Há algum tempo, a escuta clínica nos convoca a desdobrar reflexões profundas sobre a relação entre o alimento na cultura e o processo de constituição subjetiva, explorando como esses elementos se entrelaçam na formação da identidade.
Os transtornos alimentares, como a anorexia, a bulimia e a compulsão alimentar, são manifestações somáticas que envolvem o corpo e o psiquismo.
O alimento, no sentido literal, é um elemento central nas fases iniciais de desenvolvimento do sujeito, ligando-se à oralidade e à construção da relação de dependência e satisfação com o outro, especialmente a mãe ou cuidador. Mas, além disso, o alimento simbólico, que pode se referir a ideias, valores e outras formas de nutrição cultural, também desempenha um papel fundamental na forma como o sujeito se posiciona na sociedade e constrói sua subjetividade.
Muitas vezes, a união entre alimento e amor é uma marca simbólica que será projetada em diversos momentos da vida, através disso é que estabelecemos uma ligação entre ser alimentado e ser amado. Obviamente que a via oposta também é válida, como expressar a marca do desprazer e da rejeição quando não sustenta o elo afetivo através do alimento.
E é assim que o amor e o ódio se constituem, essa relação vai se prolongando com o passar dos anos, e isso se entrelaça com a cultura, os valores e a singularidade das experiências vividas.

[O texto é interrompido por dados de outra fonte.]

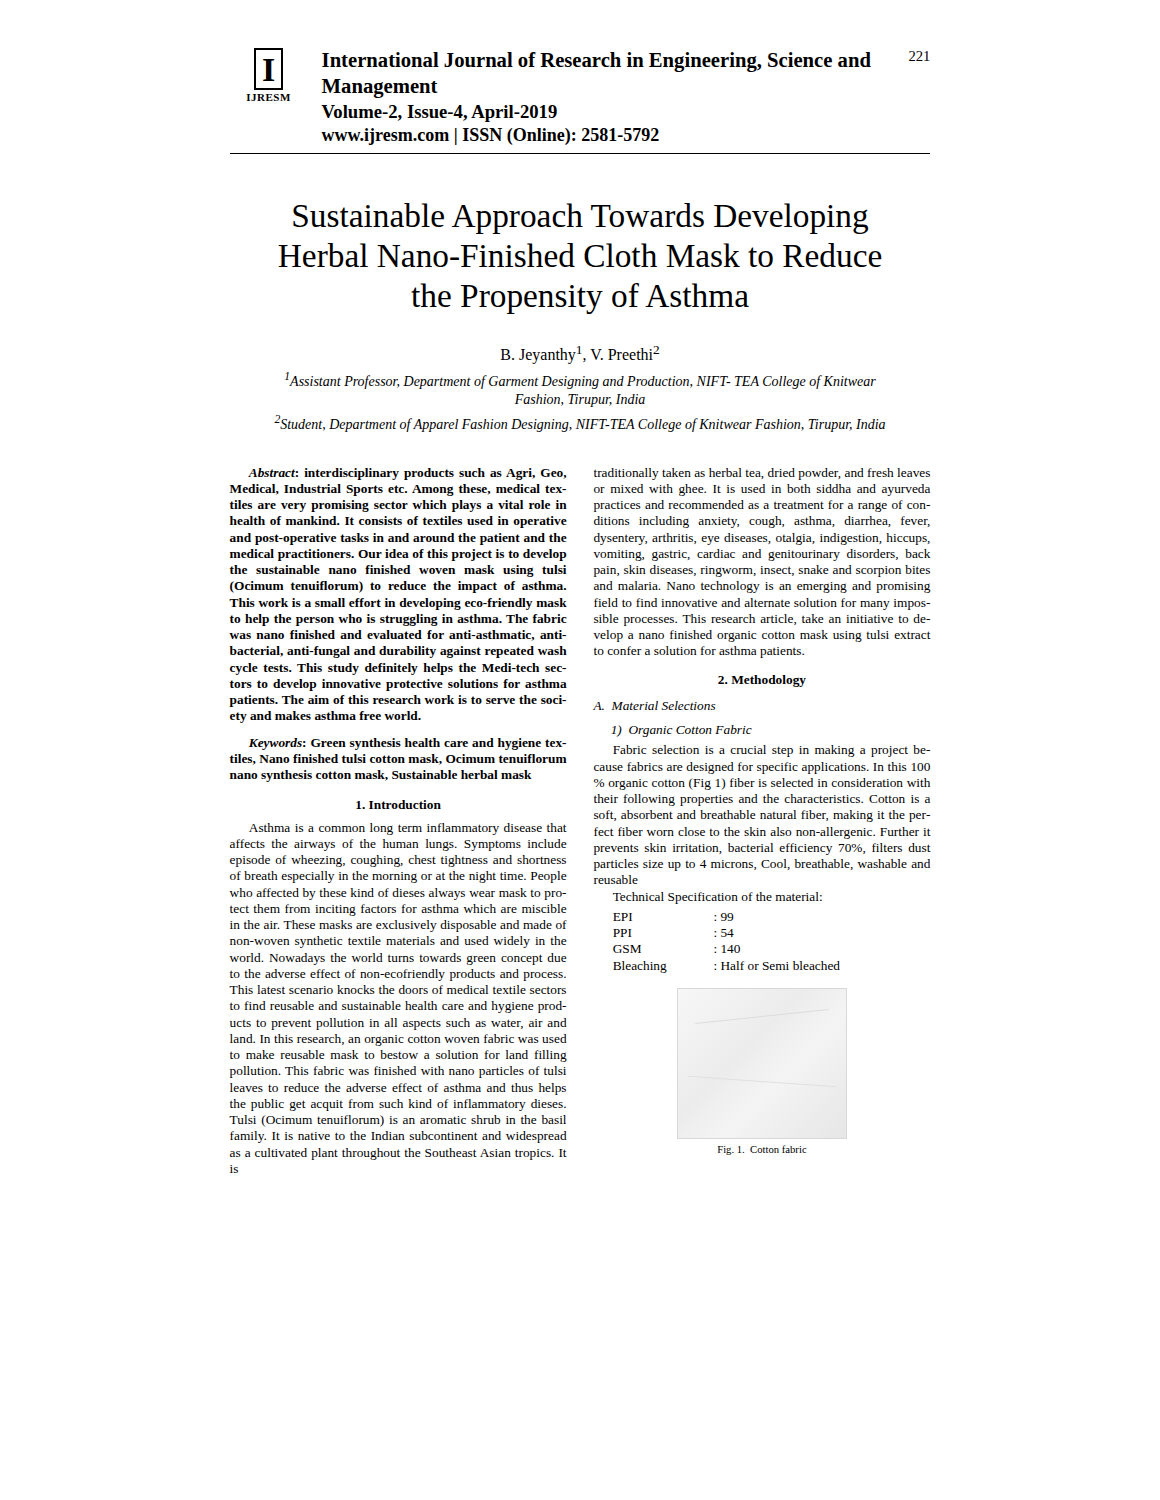I
IJRESM
International Journal of Research in Engineering, Science and Management
Volume-2, Issue-4, April-2019
www.ijresm.com | ISSN (Online): 2581-5792
221
Sustainable Approach Towards Developing Herbal Nano-Finished Cloth Mask to Reduce the Propensity of Asthma
B. Jeyanthy1, V. Preethi2
1Assistant Professor, Department of Garment Designing and Production, NIFT- TEA College of Knitwear Fashion, Tirupur, India
2Student, Department of Apparel Fashion Designing, NIFT-TEA College of Knitwear Fashion, Tirupur, India
Abstract: interdisciplinary products such as Agri, Geo, Medical, Industrial Sports etc. Among these, medical textiles are very promising sector which plays a vital role in health of mankind. It consists of textiles used in operative and post-operative tasks in and around the patient and the medical practitioners. Our idea of this project is to develop the sustainable nano finished woven mask using tulsi (Ocimum tenuiflorum) to reduce the impact of asthma. This work is a small effort in developing eco-friendly mask to help the person who is struggling in asthma. The fabric was nano finished and evaluated for anti-asthmatic, anti-bacterial, anti-fungal and durability against repeated wash cycle tests. This study definitely helps the Medi-tech sectors to develop innovative protective solutions for asthma patients. The aim of this research work is to serve the society and makes asthma free world.
Keywords: Green synthesis health care and hygiene textiles, Nano finished tulsi cotton mask, Ocimum tenuiflorum nano synthesis cotton mask, Sustainable herbal mask
1. Introduction
Asthma is a common long term inflammatory disease that affects the airways of the human lungs. Symptoms include episode of wheezing, coughing, chest tightness and shortness of breath especially in the morning or at the night time. People who affected by these kind of dieses always wear mask to protect them from inciting factors for asthma which are miscible in the air. These masks are exclusively disposable and made of non-woven synthetic textile materials and used widely in the world. Nowadays the world turns towards green concept due to the adverse effect of non-ecofriendly products and process. This latest scenario knocks the doors of medical textile sectors to find reusable and sustainable health care and hygiene products to prevent pollution in all aspects such as water, air and land. In this research, an organic cotton woven fabric was used to make reusable mask to bestow a solution for land filling pollution. This fabric was finished with nano particles of tulsi leaves to reduce the adverse effect of asthma and thus helps the public get acquit from such kind of inflammatory dieses. Tulsi (Ocimum tenuiflorum) is an aromatic shrub in the basil family. It is native to the Indian subcontinent and widespread as a cultivated plant throughout the Southeast Asian tropics. It is
traditionally taken as herbal tea, dried powder, and fresh leaves or mixed with ghee. It is used in both siddha and ayurveda practices and recommended as a treatment for a range of conditions including anxiety, cough, asthma, diarrhea, fever, dysentery, arthritis, eye diseases, otalgia, indigestion, hiccups, vomiting, gastric, cardiac and genitourinary disorders, back pain, skin diseases, ringworm, insect, snake and scorpion bites and malaria. Nano technology is an emerging and promising field to find innovative and alternate solution for many impossible processes. This research article, take an initiative to develop a nano finished organic cotton mask using tulsi extract to confer a solution for asthma patients.
2. Methodology
A. Material Selections
1) Organic Cotton Fabric
Fabric selection is a crucial step in making a project because fabrics are designed for specific applications. In this 100 % organic cotton (Fig 1) fiber is selected in consideration with their following properties and the characteristics. Cotton is a soft, absorbent and breathable natural fiber, making it the perfect fiber worn close to the skin also non-allergenic. Further it prevents skin irritation, bacterial efficiency 70%, filters dust particles size up to 4 microns, Cool, breathable, washable and reusable
Technical Specification of the material:
EPI: 99 PPI: 54 GSM: 140 Bleaching: Half or Semi bleached
Fig. 1. Cotton fabric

Em escuta clínica, muitos pacientes chegam a nós com demandas de comer doces compulsivamente e se sentirem culpados com isso. Porém, o que deveria sobressair é que, talvez, essa relação com o doce faça paralelo com essa primeira instância da vida, que foi inserido como amor, como cuidado e afeto, já que era vinculado a pessoas que nos amavam e tentavam nos cuidar nesse momento.
Contudo, essas relações do alimento, tanto em suas dimensões concretas e simbólicas, fazem sustentação para o psiquismo e relações afetivas. Quando a relação é estabelecida de uma maneira ruim – seja por falta, pelo excesso, pelo controle ou pela ausência desse cuidado – estamos necessitados de olhar com cuidado para o significado além desse sintoma visível, detectando o alimento como um signo que carrega múltiplos afetivos, culturais e subjetivos.
Ao compreender as subjetividades, é possível aprofundar a escuta não como maneira de eliminação de sintoma, mas com objetivo de contorno com a sua relação com o corpo, com o outro, com os afetos e cuidados. Com o objetivo de auxiliar esse paciente a se nutrir internamente e com isso poder ter uma relação melhor com a comida.
Referências:
Freud, S. (2010). Obras completas volume 18: O mal-estar na civilização, novas conferências introdutórias à psicanálise e outros textos (1930-1936). Companhia das Letras.
Freud, S. (). Obras completas volume 06: Três ensaios sobre a teoria da sexualidade, análise fragmentária de uma histeria (“O caso Dora”) e outros textos (1901-1905). Companhia das Letras.Serafini, GCC e Jacques, TG (2018). Fome de quê? Alimento, memória e afeto.